You go into college, work on getting yourself into internship, more work during duties which require you to do case studies on top of your graveyard shift. On Saturdays and Sundays you go to your course audit from 8 am to 5 pm and on Sundays at 10 pm you gotta rush to the hospital again for your duty. Before your graduation, there's the stress of having to complete your cases to submit them to file for your transcript of records as a graduate. You attend your review and take the board... and then what? Normally, the hospitals hardly hire new graduates.

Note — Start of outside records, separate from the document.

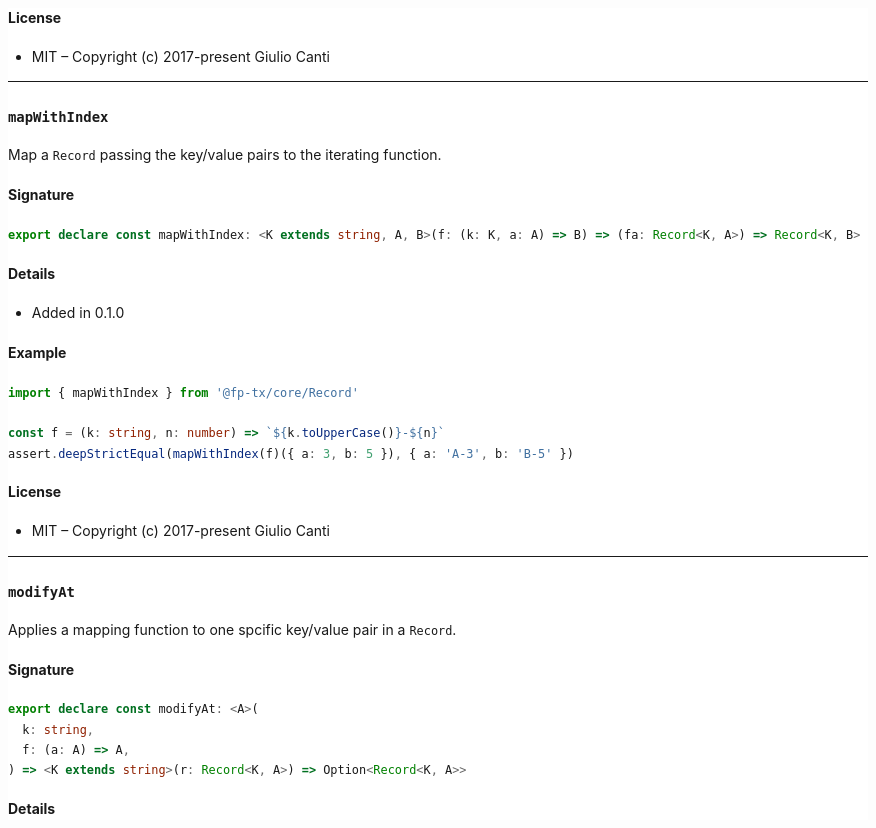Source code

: 
#### License

* MIT – Copyright (c) 2017-present Giulio Canti

---


### `mapWithIndex`

Map a `Record` passing the key/value pairs to the iterating function.




#### Signature

```typescript
export declare const mapWithIndex: <K extends string, A, B>(f: (k: K, a: A) => B) => (fa: Record<K, A>) => Record<K, B>
```

#### Details

* Added in 0.1.0

#### Example

```typescript
import { mapWithIndex } from '@fp-tx/core/Record'

const f = (k: string, n: number) => `${k.toUpperCase()}-${n}`
assert.deepStrictEqual(mapWithIndex(f)({ a: 3, b: 5 }), { a: 'A-3', b: 'B-5' })

```

#### License

* MIT – Copyright (c) 2017-present Giulio Canti

---


### `modifyAt`

Applies a mapping function to one spcific key/value pair in a `Record`.




#### Signature

```typescript
export declare const modifyAt: <A>(
  k: string,
  f: (a: A) => A,
) => <K extends string>(r: Record<K, A>) => Option<Record<K, A>>
```

#### Details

Such is the plight of the nursing graduate in the Philippines. I was at Tiendesitas last night with 6 of my former classmates. Among, there was only 1 who had not passed the board exam but only another 1 is going to start her pre-employment training at the Medical City. The other 5 are still jobless. Why is this so?

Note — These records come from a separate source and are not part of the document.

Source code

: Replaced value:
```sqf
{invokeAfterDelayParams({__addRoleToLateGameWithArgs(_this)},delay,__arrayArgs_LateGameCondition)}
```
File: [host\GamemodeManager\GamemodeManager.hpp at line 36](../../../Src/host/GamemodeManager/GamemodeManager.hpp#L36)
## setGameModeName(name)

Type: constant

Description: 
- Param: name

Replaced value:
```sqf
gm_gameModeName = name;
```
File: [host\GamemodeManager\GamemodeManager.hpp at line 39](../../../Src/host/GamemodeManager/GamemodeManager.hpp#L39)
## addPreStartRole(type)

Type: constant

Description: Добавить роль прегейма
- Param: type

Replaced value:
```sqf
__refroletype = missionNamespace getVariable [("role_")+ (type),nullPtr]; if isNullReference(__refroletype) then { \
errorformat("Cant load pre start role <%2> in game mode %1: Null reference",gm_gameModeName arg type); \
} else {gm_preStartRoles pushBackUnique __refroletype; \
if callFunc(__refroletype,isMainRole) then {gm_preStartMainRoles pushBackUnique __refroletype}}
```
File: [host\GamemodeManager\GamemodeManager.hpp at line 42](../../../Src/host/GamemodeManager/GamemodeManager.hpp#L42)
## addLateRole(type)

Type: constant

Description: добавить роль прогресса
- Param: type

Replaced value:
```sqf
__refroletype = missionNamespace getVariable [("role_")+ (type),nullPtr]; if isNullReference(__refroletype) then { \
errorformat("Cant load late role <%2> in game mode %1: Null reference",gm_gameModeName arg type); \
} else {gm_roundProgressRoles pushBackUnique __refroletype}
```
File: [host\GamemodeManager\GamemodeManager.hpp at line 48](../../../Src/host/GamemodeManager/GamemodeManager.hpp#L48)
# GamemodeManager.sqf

While the Philippines continuously complains of not having enough nurses, the graduates continue to search for the elusive nursing jobs in the country. Is it really so bad? One doctor commented that we do not have nurses because we do not want to take a chance on the fresh graduates. But that really is easy to solve. My recommendations to address this issue are:
1. Hospitals, PRC and perhaps the DOH should collaborate and come up with a recommendation to increase the nursing course from the present 4 years to 5 or 6 years once more. This will provide more exposure to the nursing students and give them the opportunity to master their craft. I personally feel that the 4 years is not enough for me. Thus, even with my license which I got by earning a good score during the board, I'm still planning to undergo training for about 3 to 6 months before actual hospital work.

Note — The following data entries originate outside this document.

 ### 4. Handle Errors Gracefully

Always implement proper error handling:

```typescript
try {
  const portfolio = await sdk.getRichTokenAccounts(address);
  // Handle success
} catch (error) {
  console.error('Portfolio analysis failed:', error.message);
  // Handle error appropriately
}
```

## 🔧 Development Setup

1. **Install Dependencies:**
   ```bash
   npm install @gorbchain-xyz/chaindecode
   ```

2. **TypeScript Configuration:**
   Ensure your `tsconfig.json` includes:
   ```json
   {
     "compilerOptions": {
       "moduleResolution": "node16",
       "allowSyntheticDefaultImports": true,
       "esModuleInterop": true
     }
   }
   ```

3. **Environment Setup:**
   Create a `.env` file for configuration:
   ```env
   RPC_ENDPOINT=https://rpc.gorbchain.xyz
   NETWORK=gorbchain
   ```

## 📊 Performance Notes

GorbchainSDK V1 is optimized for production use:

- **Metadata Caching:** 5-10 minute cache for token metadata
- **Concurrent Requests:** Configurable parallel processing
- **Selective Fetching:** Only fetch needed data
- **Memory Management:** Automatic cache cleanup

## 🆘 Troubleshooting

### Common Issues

2. CHED should monitor the number of students in each nursing class. A good ratio of students and teachers would be somewhere between 21:1 to 30:1 students. 40:1 is manageable but not really good. Beyond this, you cannot expect quality learning anymore.
3. There should be more training hospitals. Ok, so there are schools that take pride in having tertiary hospitals as base hospitals. But, in reality, these tertiary hospitals hardly give opportunities to the stundent nurses to handle their clients. Usually, the most you can do is to get their vital signs and administer medication apart from bedmaking and spongebath which are more the function of nursing aids these days.
4. Another option is to require the nurses to take additional outside trainings like perhaps from the PNA in lieu of the additional exposure in school which for now is probably hard to implement.
These strategies although very crude are aimed at allowing the new nurses to get hired soon after graduation and will at the same time address the issue of shortage of competent nurses in the Philippines.